L’esperienza costituzionale (la prima in Italia) fu per la Sicilia e per l’Italia meridionale un fatto di grande portata storica. Notevoli furono, per, le difficoltà tra cui essa si svolse. Mancavano, innanzitutto, alla classe nobiliare, che si era affermata come classe dirigente, concrete esperienze di governo, dal momento che per parecchio tempo essa aveva esercitato un ruolo di opposizione all’assolutismo borbonico, che aveva cercato in tutti i modi di disgregare. Era assai difficile trovare uomini in grado di governare il nuovo stato, infatti i baroni investiti di cariche di governo non avevano idea dei compiti che ad essi spettavano ed in quale modo dovessero svolgerli. Lo stesso principe di Castelnuovo, pur avendo la tempra dell’uomo di stato, nel suo ruolo di ministro delle finanze ebbe notevoli difficoltà a predisporre il budget (bilancio), trovandosi a dover ricostruire ex-novo le strutture e le funzioni dell’amministrazione finanziaria per le condizioni di dissesto in cui versava l’erario.

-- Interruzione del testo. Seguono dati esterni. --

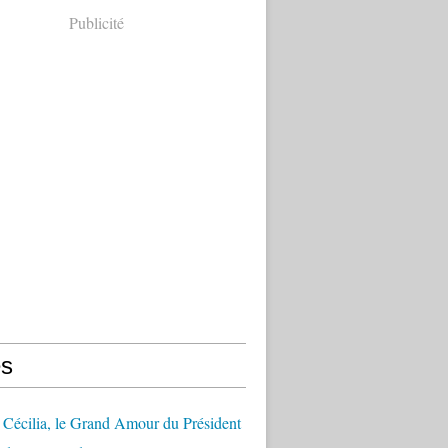
Publicité
s
Cécilia, le Grand Amour du Président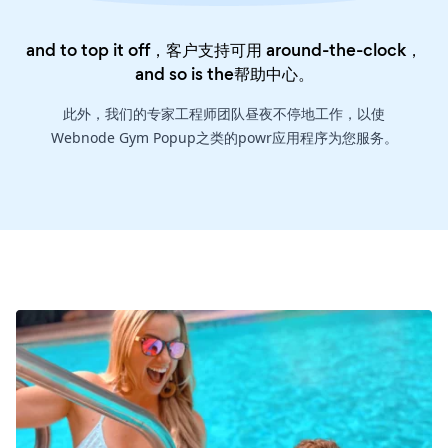
and to top it off，客户支持可用 around-the-clock，
and so is the
帮助中心
。
此外，我们的专家工程师团队昼夜不停地工作，以使
Webnode Gym Popup之类的powr应用程序为您服务。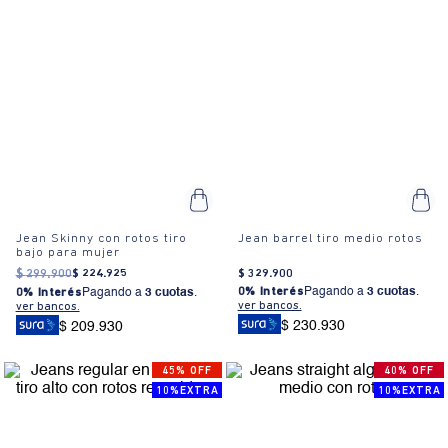
Jean Skinny con rotos tiro
Jean barrel tiro medio rotos
bajo para mujer
$
299
.
900
$
224
.
925
$
329
.
900
0% Interés
Pagando a
3 cuotas
.
0% Interés
Pagando a
3 cuotas
.
ver bancos.
ver bancos.
$ 230.930
$ 209.930
45% OFF
40% OFF
10%EXTRA
10%EXTRA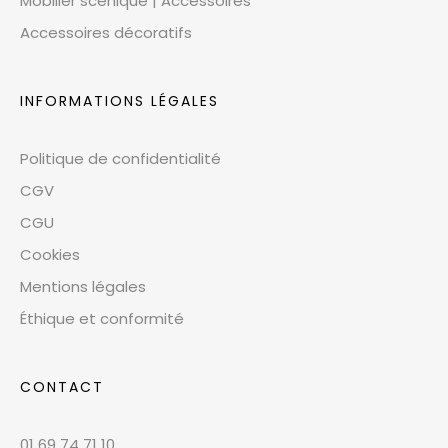
Mobilier scénique | Accessoires
Accessoires décoratifs
INFORMATIONS LÉGALES
Politique de confidentialité
CGV
CGU
Cookies
Mentions légales
Éthique et conformité
CONTACT
01 69 74 71 10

Analoghe difficoltà organizzative incontrarono il principe di Belmonte, nel suo ruolo di ministro degli esteri, ed il principe di Aci, ministro della guerra, e quando si dovette sostituire quest’ultimo, perchè in rotta con il Bentinck, si affidò la carica al giovanissimo Ruggero Settimo, nonostante la sua renitenza ad assumersi un compito così importante, di cui non si sentiva all’altezza.

Altra difficoltà era la mancanza di omogeneo consenso allo stato liberale da parte della classe nobiliare isolana, in cui i liberali rappresentavano una minoranza, che riusciva ad imporre la propria leadership solo grazie al sostegno di lord Bentinck. Analogo dissenso esisteva anche a livello della monarchia, dove l’azione del vicario Francesco, sostenitore del nuovo stato costituzionale, era ostacolata dal re Ferdinando e dalla regina. Gli atti di Francesco nella sua qualità di vicario, per essere definitivi, dovevano avere l’approvazione del re, che in definitiva era il vero capo dell’esecutivo e che, inoltre, esercitava i poteri riguardanti la difesa e la politica estera, come previsto dalla formula del vicariato. Nonostante queste obiettive difficoltà che minavano alle basi il nuovo stato costituzionale, esso rappresentò un’esperienza assai importante per la Sicilia e l’Italia meridionale.